___Since pressure cookers have been used by terrorists to build the bombs detonated in Boston and NYC, will cooks now be placed on a Do-Not-Fry List?
Monday, September 19, 2016
Will There be a Do-Not-Fry List?
Wednesday, September 7, 2016
Central Control vs Free Market
___The Department of Commerce has centralized business and financial data. There is an obvious partisan bias on released data. Unemployment of 4.9% should indicate a boom, but labor participation is at a 40-year low, and the GDP growth is around 1%. Under Truman it was over 5%. The 1920s under Coolidge were named “roaring” for good reason. Businesses were allowed to prosper and hire with little restraint.
___Under Carter energy and education policy were consolidated under the two new DOEs. How have they performed?
___The Department of Energy forbid the export of oil. Utility customers were illegally taxed (a "fee" so House would not have to initiate it) to pay for Yucca Mountain in Nevada. After about $15 Billion was spent in Nevada on construction and wages, the Governor and President reneged on the agreement and nuclear waste had to remain stored at more than 100 individual facilities.

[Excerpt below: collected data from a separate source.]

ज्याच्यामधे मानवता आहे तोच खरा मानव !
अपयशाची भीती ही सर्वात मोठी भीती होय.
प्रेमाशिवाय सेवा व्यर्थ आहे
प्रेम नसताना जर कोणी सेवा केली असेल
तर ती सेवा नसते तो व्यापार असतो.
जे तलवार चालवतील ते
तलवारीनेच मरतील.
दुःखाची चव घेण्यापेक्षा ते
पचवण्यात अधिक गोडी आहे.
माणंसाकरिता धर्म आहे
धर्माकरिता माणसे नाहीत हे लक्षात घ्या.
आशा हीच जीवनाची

___The Department of Education oversaw the destruction of a good system of public education while destroying exceptional private schools. It illegally became one of the largest banks in the world with over $1.4 Trillion in student loans. Taxpayers will now have to pay the bill for the mismanagement. Common Core, owned by the Gates Foundation and exempt from FOIA, has been implemented by threatened withholding of “federal funds” and is partly responsible for the nation's poor performance against our foreign competitors. The Feds now want control over young minds from pre-school through college all paid for by apathetic, gullible taxpayers. College majors in race and gender history will hardly prepare students for a real world. The MIT professor said we were stupid to believe the lies about Obamacare. I didn't, but he may be right about many.
___History teaches that Adam Smith was correct, and Karl Marx (USSR), John M. Keynes (U.K.) and Paul Krugman were not. If we ignore history, then we will repeat the mistakes.